The desired result should also be immediately apparent; what follows are two examples of how you could fail to meet this expectation. Example 1: if I ask you how many of something exists, your output should be a single row showing the number, not a bunch of rows, where the number of rows is the answer. Example 2: if I ask you what is the largest value of something, your output should just be that largest value, not an ordered list from which the largest value can be read off.

Your queries should not produce results with duplicate rows.

Try not to make your queries unnecessarily complex. In particular, don't mention a table if it isn't needed to find the result.

Specific problems

  1. Find the names of candidates who ran for an office ending in '19A'.

  2. Provide an alphabetical list of the parties' full names.

  3. Find the candidates who ran for the office of 'U.S. Senator'. For each, list the candidate's and party's full names. Hint: join tables using the party abbreviation, not the party ID. Later you will see why.

  4. Find a list of candidates' names for those candidates for US office who received a majority of the votes in at least one precinct in 'Nicollet' county.

  5. In which precinct (or precincts) did 'CLARK JOHNSON' receive his largest state House vote count? Give your answer as a precinct name (or names, if there is a tie).

  6. In which counties did 'CLARK JOHNSON' have state House election results? Give your result as an alphabetic list of county names.

  7. In how many precincts did 'TIM WALZ' have US House results?

  8. In how many precincts did 'TIM WALZ' win a majority of the US House votes?

  9. Find any rows of the candidates table that contain a party ID number not present in the table of parties. For each, show the candidate's name and party ID number.

  10. Find any candidates with a party ID that does not match the one shown in the parties table for the candidate's party abbreviation. For each, show the candidate's name, candidate ID, party ID number, party abbreviation, and the party ID number that is listed in the parties table as corresponding to the abbreviation.

  11. Sometimes it happens that two distinct municipalities (identified by different MCD codes) happen to have the same name. List the cases where this occurs, for each providing the municipality name, the two MCD codes, and the two county names. List each pair only once, not also in reversed order. The list should be in alphabetical order by municipality name.

  12. How many counties are there for which the number of precincts shown in the counties table doesn't match how many are in the precincts table?

  13. Produce a table of state-wide votes for the US Senate race, showing in each row the candidate's name and the corresponding number of votes. The table should be in descending order of votes.

  14. What percentage of the votes for Governor in each county were for the DFL candidate? List the county names with their percentages (which should be labeled as such). Give the list in ascending order of percentage. Hint: The percentage column in the governor_results table is not helpful for this.

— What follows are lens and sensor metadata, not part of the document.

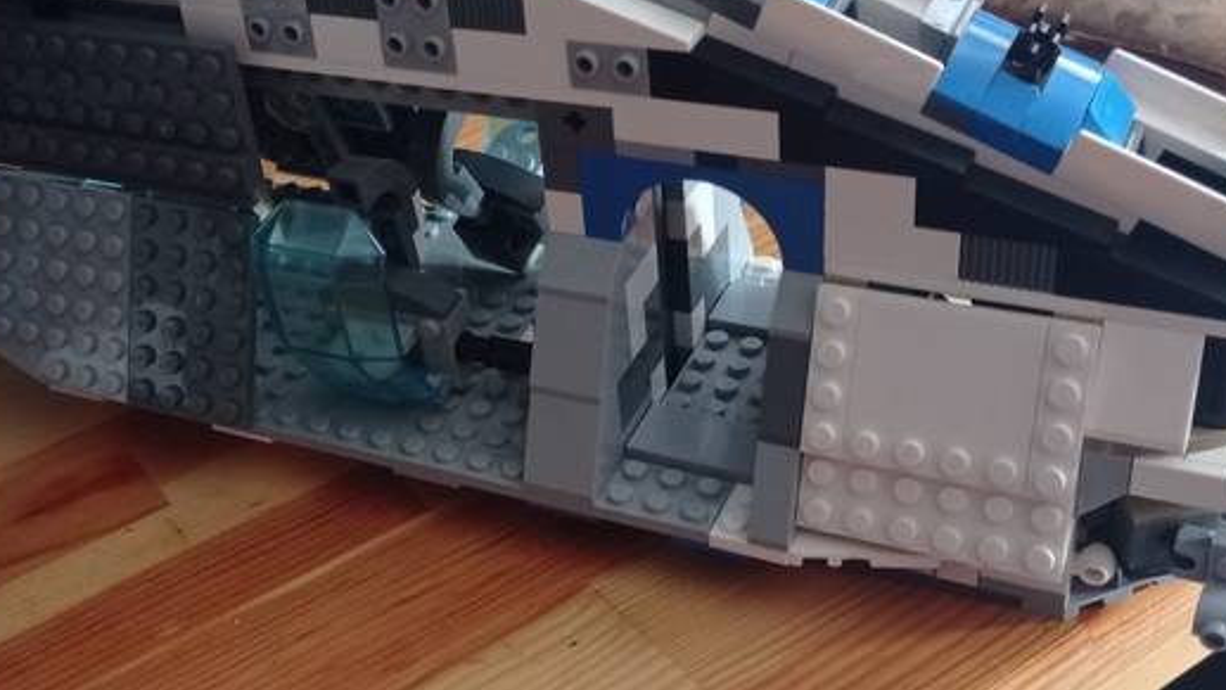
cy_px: 350
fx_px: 1723
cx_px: 467
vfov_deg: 22.6
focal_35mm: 53
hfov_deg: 38.9
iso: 775
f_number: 1.79
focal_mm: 4.74
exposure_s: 1/25
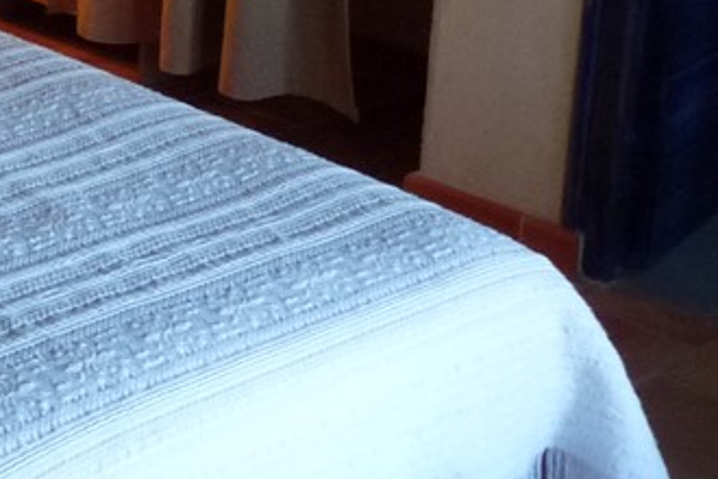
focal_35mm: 102
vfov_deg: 12.9
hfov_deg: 17.9
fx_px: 2034
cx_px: -352
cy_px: -168
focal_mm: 4.8
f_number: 2.8
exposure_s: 1/30
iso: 320
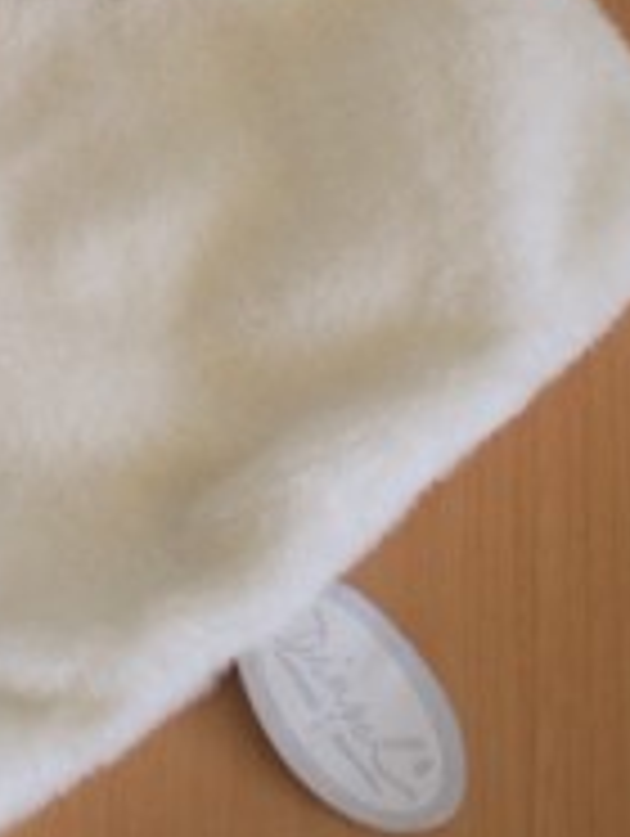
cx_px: 36
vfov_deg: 18.3
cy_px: 99
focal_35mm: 106
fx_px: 2566
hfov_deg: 13.8
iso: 136
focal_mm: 6.3
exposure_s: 1/62.6
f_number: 3.1
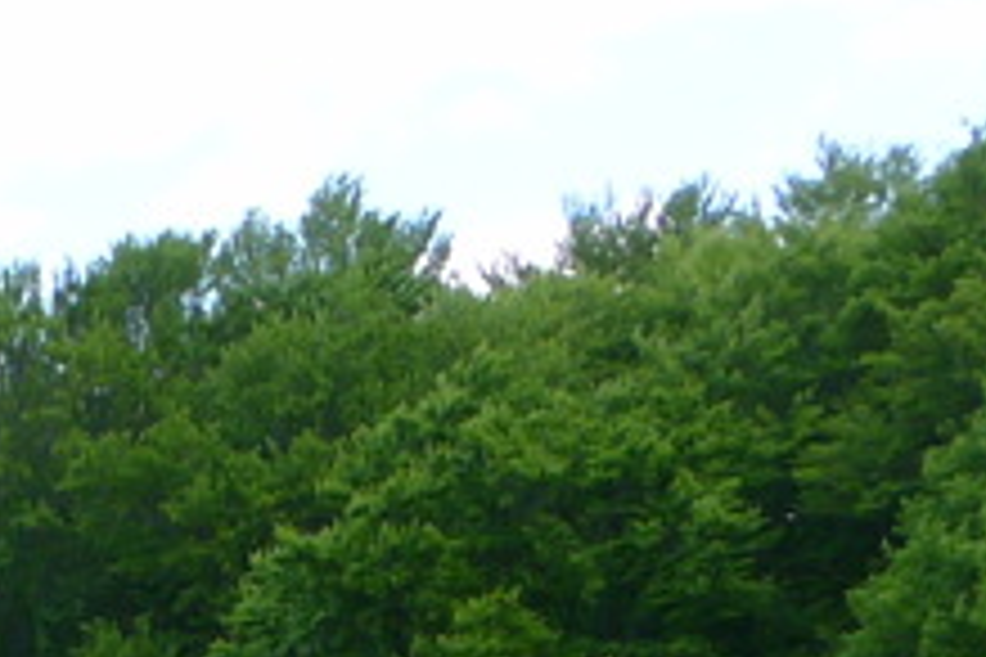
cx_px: -1290
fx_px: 5560
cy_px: 1750
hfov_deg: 9.2
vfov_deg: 6.4
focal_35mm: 203
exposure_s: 1/320
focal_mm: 7.9
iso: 80
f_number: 2.8
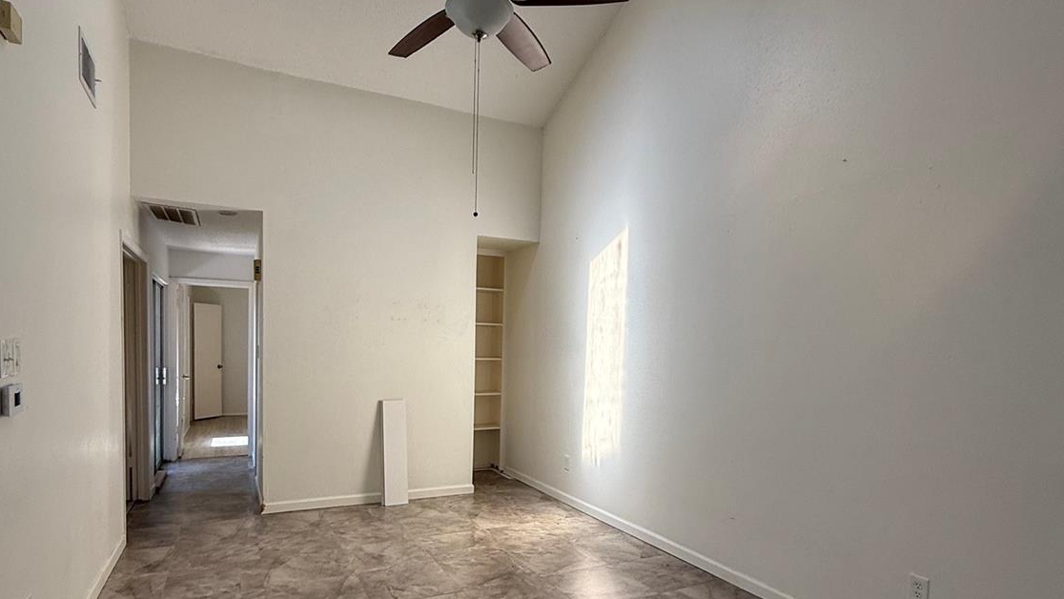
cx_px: 530
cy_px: 374
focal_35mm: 21
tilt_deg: -1.0
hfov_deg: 83.8
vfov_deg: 53.0
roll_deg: -1.4
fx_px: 593
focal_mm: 2.22
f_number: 2.2
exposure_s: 1/138
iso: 64
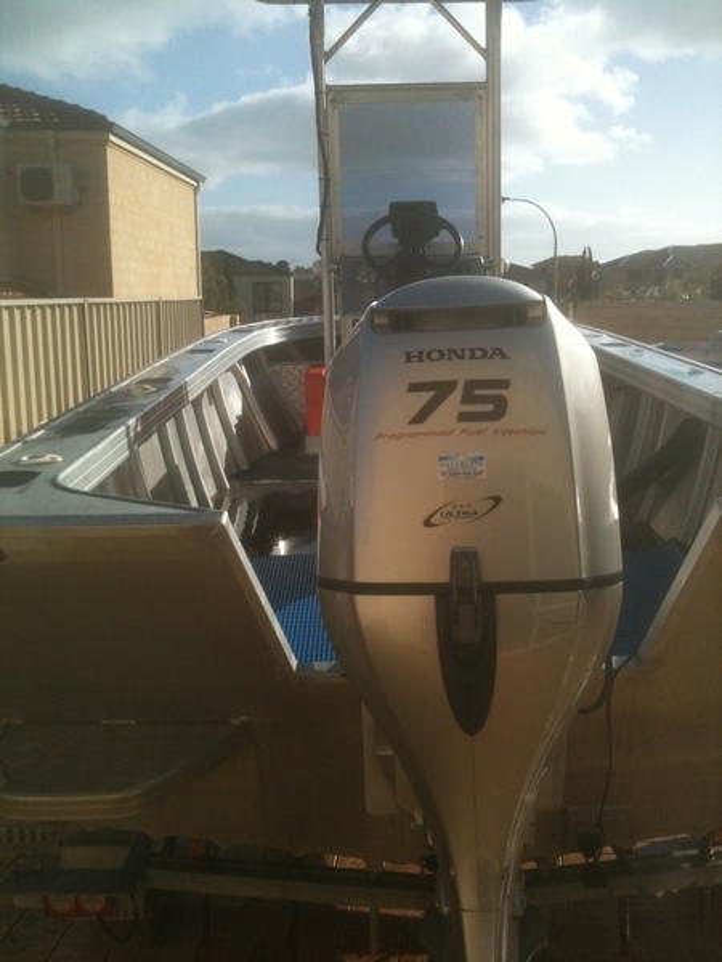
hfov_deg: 40.7
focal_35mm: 35
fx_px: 973
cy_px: 481
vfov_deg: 52.6
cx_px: 361
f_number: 2.8
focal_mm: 3.85
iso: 64
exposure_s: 1/1735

  15. Although each MCD code in the municipalities table identifies a unique municipality, the same code can appear in more than one row if a municipality spans multiple counties. Find all the cases where this appears, listing for each the MCD code, municipality name and number of counties. The list should be organized primarily in decreasing order of number of counties and for any given number of counties in alphabetical order by municipality name.